Joel Neto

Uma nova hierarquia


Rubrica "Pai aos 50", de Joel Neto.

“Oh, homem! Pronto, dá cá isso que eu trituro – vai lá mas é buscar a gaita do leite!” E foi só a primeira vez que perdeu a paciência comigo.

E, claro, agora também temos uma Bimby, excentricidade que sempre achei que não entraria em minha casa. É para eu aprender: pode ser que se acabem as proclamações. De qualquer maneira, estou a engolir certezas absolutas desde que a Marta comprou aquele tubinho Clearblue e me chegou toda a tremer, estava eu a arrumar não sei o quê no alpendre: “Podes vir ali ver uma coisa comigo?”.
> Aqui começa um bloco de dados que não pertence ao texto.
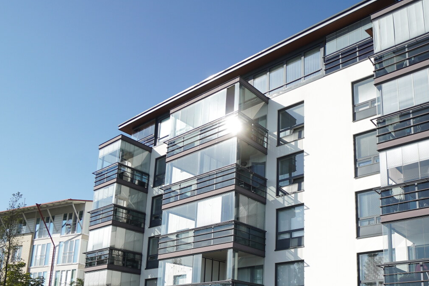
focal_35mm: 32
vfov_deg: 38.2
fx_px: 381
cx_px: 299
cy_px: 260
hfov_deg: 57.0
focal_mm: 10
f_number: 5.6
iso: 100
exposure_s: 1/500
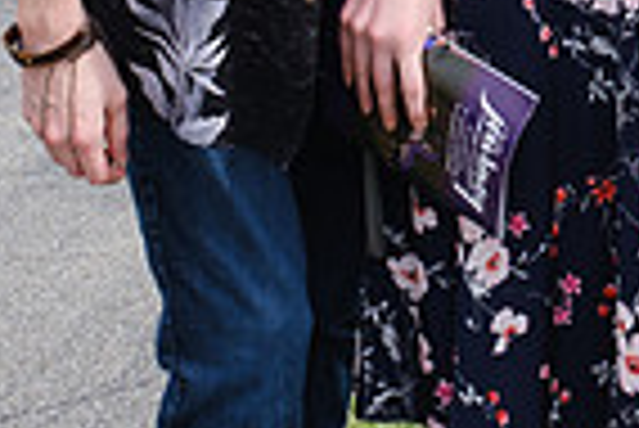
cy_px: -426
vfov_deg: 8.1
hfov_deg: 12.0
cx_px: 963
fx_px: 2896
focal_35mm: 163
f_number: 10
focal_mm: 26.6
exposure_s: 1/250
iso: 400
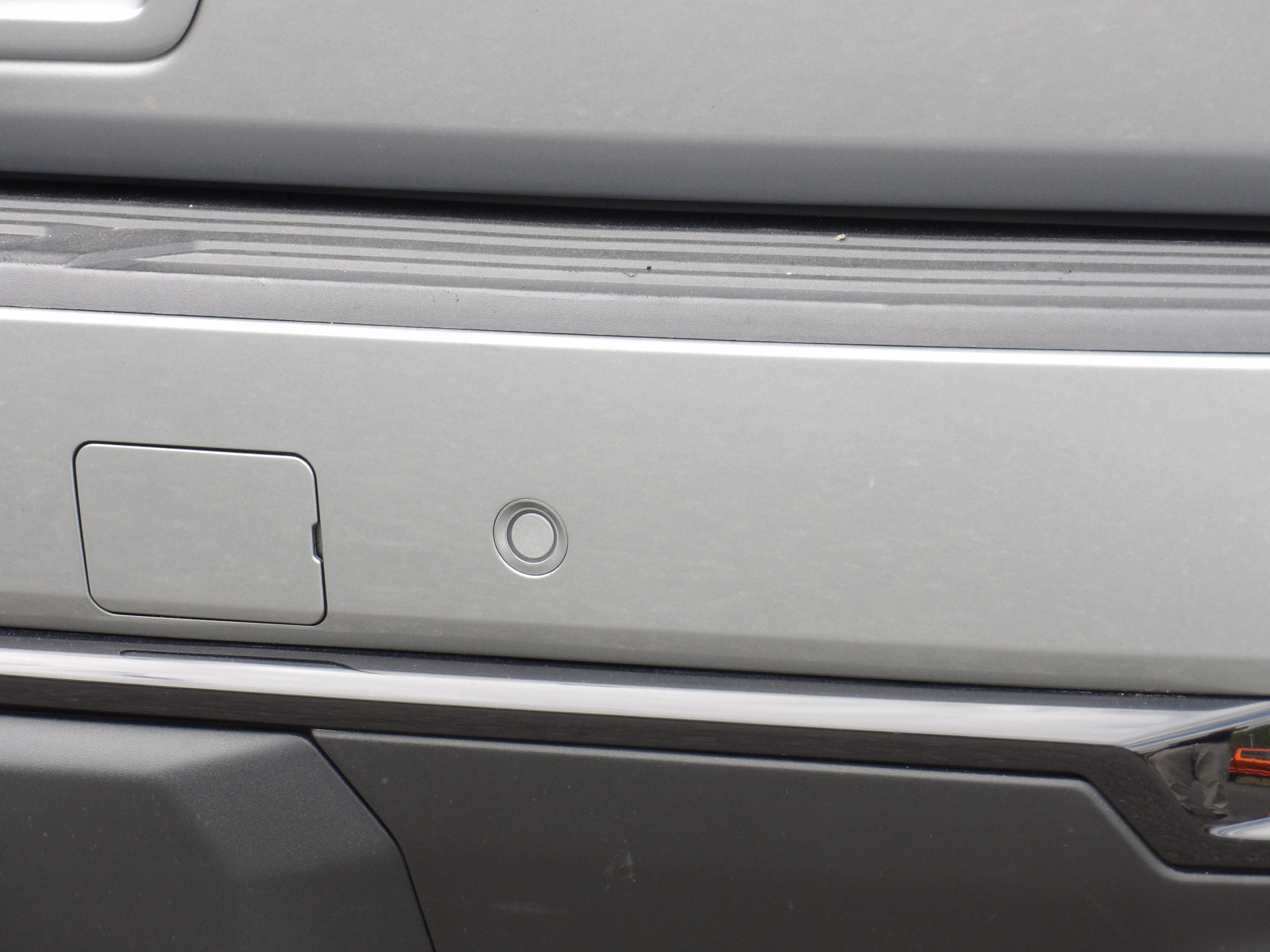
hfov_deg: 5.5
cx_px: 635
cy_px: 476
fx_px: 13318
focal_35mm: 363
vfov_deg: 4.1
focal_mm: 65.2
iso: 148
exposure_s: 1/100
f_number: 4.2
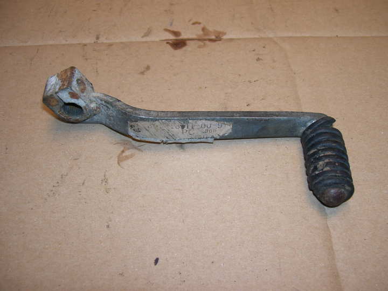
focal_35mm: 37
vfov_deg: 38.7
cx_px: 194
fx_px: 415
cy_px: 146
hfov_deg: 50.1
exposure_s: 1/60
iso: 80
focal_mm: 6
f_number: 2.7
De maneira que recebemos a Bimby, ao fim de dois dias ganhámos coragem para abrir a caixa e, já que a coisa cabia em cima do armário, pusemo-nos os dois a cozinhar, o que até acho romântico. Não tínhamos os ingredientes todos para nenhuma receita, mas havia pelo menos uma em que nos ocorriam alternativas. Além de que o cabeçalho anunciava um tempo de preparação de cinco minutos, que o resto a máquina fazia.

O problema é que, quando ela finalmente fez alguma coisa que não dar ordens, já eu levava uma boa meia hora de trabalho. Tinha fervido água, tinha posto a cozer a massa e os brócolos, tinha dado um salto ao quintal para apanhar salsa e, como pelo meio decidira trazer espinafres – que me parecera bem pôr-me logo a lavar -, já estava mais do que atrasado para ir à garagem buscar uma caixa de leite para engrossar a farinha.

Mesmo assim, não fez mais do que triturar salsa, e aliás com aquele tom de: “Oh, homem! Pronto, dá cá isso que eu trituro – vai lá mas é buscar a gaita do leite!”. E foi só a primeira vez que perdeu a paciência comigo. Dali a bocado já estava a apitar para eu dar corda aos sapatinhos e rapar de uma vez a salsa do copo, caso contrário nem o pai morria nem ninguém almoçava.

Naturalmente, a Marta não podia fazer muito mais do que ir lendo as ordens no visor – até porque, numa situação assim, a principal responsabilidade de uma mulher grávida é, como se sabe, avaliar o desempenho do marido. Mas, sim, elas é que cozinharam. E foram tão competentes que ainda arranjaram tempo de me dar na cabeça por parar a tomar umas notas para esta crónica. “Nem sequer estás a tentar”, suspirava uma (já não me lembro qual). “Ao menos abre as anchovas.”

Portanto, agora são duas a mandar em mim cá em casa. Fazendo bem as contas, já vou em quarto da hierarquia, atrás da Marta, da Bimby e do Gauguin. Não se prevêem melhoras. Em princípio, quando o Artur chegasse, eu devia passar para quinto. Só que, como antes dele ainda vem a Colette, o Outono não terá acabado e já eu estarei em sexto. Atrás, só o Sporting.

Felizmente, ainda falta vir cá uma senhora fazer uma demonstração. Espero ao menos que me ensine a gerir o tempo, porque, para já, os cinco minutos de preparação são para a Bimby e os 45 de tempo total são para mim. Claro: já não espero poder levar a Fitbit à boca e encomendar a refeição, tipo Michael Knight. Mas ainda tenho uma última esperança de poder pegar no telefone, abrir a app e mandar fazer um assado, que o Artur passa a apanhá-lo daí a 25 minutos.

Seja como for, havemos de nos entender. Os matriarcados são assim: uma pessoa estrebucha, estrebucha, mas arranja sempre maneira de se apaziguar (que remédio). Não me digam é que, em cima disto tudo, ainda vou engordar.